TASK BRIEF: Report the number of lines holding "size" in the material below, and nothing more.

RECORDED INFORMATION:
——————————

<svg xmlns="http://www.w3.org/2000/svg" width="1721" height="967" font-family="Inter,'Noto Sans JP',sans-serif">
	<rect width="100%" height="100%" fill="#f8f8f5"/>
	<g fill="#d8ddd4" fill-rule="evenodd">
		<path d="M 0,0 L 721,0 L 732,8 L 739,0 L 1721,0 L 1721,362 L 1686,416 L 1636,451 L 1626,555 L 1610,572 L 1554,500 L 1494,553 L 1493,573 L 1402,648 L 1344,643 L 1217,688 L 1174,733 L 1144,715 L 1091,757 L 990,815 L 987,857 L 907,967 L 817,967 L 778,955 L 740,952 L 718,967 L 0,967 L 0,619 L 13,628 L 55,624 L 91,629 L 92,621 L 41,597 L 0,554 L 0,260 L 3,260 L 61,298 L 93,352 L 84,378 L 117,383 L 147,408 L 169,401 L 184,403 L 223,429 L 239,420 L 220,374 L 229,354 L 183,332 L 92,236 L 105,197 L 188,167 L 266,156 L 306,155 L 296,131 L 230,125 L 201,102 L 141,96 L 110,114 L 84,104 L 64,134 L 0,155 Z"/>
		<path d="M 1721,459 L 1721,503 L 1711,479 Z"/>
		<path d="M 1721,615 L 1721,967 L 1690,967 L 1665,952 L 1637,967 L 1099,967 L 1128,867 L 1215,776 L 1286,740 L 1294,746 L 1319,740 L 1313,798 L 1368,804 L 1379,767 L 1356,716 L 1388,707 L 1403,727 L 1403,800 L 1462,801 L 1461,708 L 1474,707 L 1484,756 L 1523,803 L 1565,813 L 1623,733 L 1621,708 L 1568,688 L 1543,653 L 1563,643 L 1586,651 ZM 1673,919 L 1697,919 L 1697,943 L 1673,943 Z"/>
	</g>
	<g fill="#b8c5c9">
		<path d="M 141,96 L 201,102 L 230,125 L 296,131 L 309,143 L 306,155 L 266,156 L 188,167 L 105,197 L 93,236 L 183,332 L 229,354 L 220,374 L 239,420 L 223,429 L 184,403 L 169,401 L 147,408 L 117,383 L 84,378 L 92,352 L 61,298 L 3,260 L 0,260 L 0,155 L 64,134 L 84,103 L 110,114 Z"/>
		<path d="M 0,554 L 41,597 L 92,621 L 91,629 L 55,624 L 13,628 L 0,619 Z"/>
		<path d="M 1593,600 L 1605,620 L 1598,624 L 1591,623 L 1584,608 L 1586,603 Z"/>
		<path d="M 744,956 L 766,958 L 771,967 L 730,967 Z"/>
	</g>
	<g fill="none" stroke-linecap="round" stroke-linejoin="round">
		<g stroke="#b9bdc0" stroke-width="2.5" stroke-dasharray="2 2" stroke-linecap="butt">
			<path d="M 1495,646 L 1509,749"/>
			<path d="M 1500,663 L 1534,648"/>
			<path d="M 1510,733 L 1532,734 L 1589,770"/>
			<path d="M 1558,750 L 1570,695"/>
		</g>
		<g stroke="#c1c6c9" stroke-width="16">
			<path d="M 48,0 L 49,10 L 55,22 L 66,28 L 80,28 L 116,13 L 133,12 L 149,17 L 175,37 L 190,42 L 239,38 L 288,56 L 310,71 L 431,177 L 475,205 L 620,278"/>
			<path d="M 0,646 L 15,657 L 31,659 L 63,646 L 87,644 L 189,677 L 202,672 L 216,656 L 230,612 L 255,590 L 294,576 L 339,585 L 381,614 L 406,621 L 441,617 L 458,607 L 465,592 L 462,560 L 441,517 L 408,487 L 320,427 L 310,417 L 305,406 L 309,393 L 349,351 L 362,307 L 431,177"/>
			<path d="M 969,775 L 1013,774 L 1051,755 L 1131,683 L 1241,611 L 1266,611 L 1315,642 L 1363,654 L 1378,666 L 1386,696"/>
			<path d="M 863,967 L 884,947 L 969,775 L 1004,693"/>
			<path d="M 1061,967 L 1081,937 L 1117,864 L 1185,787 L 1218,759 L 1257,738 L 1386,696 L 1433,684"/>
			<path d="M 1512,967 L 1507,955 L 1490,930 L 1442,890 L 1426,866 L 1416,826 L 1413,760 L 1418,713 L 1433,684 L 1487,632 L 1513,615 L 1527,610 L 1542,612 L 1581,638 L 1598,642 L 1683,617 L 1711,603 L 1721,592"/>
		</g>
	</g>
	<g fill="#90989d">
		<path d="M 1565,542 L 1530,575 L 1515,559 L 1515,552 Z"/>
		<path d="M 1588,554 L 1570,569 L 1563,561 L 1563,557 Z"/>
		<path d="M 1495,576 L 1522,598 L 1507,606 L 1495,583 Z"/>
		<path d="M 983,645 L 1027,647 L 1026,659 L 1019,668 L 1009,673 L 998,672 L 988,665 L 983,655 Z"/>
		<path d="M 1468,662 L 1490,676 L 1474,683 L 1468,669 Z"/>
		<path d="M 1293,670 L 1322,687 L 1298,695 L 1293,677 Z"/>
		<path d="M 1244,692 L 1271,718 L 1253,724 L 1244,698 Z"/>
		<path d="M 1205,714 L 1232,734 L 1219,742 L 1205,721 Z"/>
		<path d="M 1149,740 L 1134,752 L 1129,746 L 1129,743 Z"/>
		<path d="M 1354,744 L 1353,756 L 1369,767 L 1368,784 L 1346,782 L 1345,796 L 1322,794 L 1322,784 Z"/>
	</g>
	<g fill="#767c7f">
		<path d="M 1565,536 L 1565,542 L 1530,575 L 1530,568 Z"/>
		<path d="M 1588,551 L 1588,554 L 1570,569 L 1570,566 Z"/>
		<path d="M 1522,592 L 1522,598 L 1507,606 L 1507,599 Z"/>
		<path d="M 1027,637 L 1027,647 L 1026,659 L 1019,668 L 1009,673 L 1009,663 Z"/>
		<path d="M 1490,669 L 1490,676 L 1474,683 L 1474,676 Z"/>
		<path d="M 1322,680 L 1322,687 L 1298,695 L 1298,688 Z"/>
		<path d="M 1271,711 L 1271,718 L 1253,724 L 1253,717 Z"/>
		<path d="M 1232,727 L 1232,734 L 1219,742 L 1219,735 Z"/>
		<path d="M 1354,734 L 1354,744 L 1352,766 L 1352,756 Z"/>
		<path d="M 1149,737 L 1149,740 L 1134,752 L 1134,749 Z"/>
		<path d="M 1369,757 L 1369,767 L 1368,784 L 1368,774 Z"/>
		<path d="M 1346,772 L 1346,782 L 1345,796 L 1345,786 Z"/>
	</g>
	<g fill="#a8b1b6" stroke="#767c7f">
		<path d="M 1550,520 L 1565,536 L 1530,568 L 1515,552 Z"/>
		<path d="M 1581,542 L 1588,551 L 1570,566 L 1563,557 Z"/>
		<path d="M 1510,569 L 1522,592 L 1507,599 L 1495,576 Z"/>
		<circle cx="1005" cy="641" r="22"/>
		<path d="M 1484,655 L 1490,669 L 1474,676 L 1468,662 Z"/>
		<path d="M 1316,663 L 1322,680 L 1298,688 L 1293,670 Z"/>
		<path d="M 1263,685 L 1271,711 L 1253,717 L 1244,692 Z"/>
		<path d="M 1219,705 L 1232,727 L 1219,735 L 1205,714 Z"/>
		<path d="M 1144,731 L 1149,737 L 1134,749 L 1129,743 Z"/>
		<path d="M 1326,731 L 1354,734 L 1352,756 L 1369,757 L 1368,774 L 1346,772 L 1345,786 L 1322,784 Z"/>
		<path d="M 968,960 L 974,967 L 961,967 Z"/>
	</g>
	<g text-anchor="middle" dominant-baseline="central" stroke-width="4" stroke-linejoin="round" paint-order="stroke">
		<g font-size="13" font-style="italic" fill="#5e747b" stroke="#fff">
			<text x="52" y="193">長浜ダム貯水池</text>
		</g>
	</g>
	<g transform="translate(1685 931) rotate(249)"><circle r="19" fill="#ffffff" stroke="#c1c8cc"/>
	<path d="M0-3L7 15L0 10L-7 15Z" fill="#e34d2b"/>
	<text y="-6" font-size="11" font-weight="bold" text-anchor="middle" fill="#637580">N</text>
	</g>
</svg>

——————————

PROBLEM SOLUTION: 2